My Take on Lean Startup Development - dlevine
http://blog.thirdyearmba.com/my-take-on-lean-startups

======
earbitscom
Nice article, Dan.

We have recently taken a huge step toward being truly lean at Earbits, and
it's not easy. Particularly when you've got as much product as we do, and have
goals with deadlines, it's hard to say, let's stop for a minute and position
ourselves to start doing this smarter.

I think it's easiest to get it wrong if you are more focused on mimicking
examples from the book instead of applying the underlying principle, which to
me is: Validate or invalidate your assumptions with the smallest application
of resources possible, and double down on things that move the dial.

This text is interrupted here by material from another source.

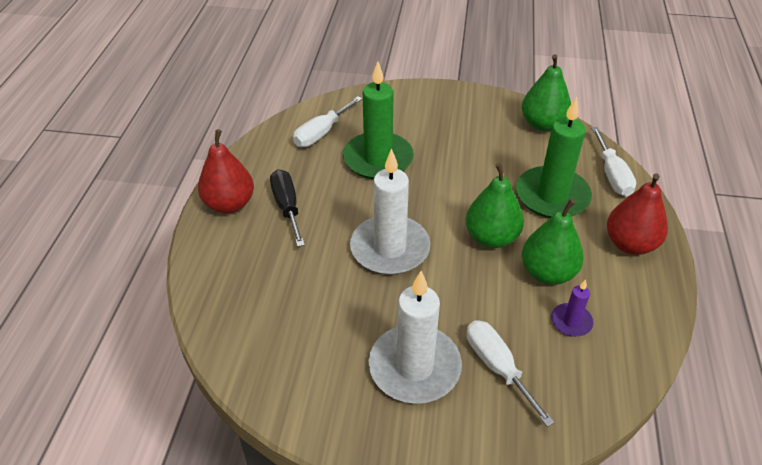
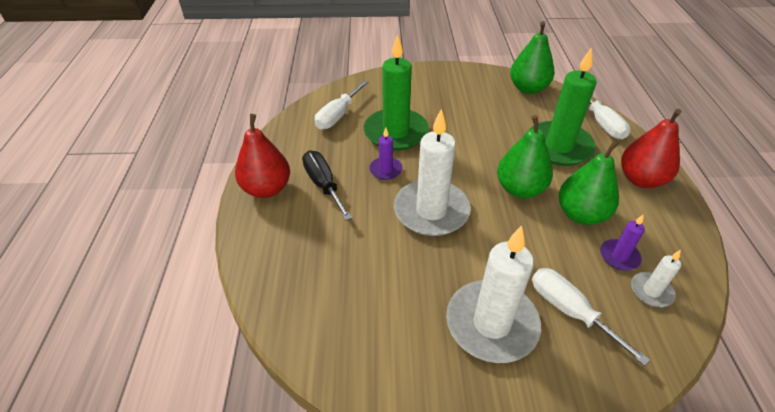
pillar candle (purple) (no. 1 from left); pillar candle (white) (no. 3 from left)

In our business, that can be pretty tough to do. There are a lot of moving
parts to our product and it's not exactly a funnel. But you have to break each
experiment into parts. For example, we have an assumption that people want
more things to do on our site, and that they want more control over what to
listen to. But before we go building a bunch of complex things for them to do,
we decided to see if they would click on a series of tabs that seemed to "do
something cool". And they did. So now we know that they're looking for more to
do. Next, we fake a few different things that they could do, with real
features when easy to build, and smokescreen tests when not. Only if a big
percentage of users try to use a feature do we truly build it, and perhaps
then we'll try skinning it different ways, since that's easy. If the final
feature increases our core metrics (a whole other discussion), we keep it. If
not, we don't, because maintaining a feature that doesn't improve our company
health is a waste of resources.

Admittedly, you still have to take leaps of faith. The point is to make them
as short a leap as possible. But I'll tell you that while it can be a bit
painful to work in this manner, I feel huge validation killing features,
running A/B tests and making decisions based on data. We may have come a long
way flying blind, but I have a feeling 2012 is going to yield unreal results
for us thanks to this disciplined approach.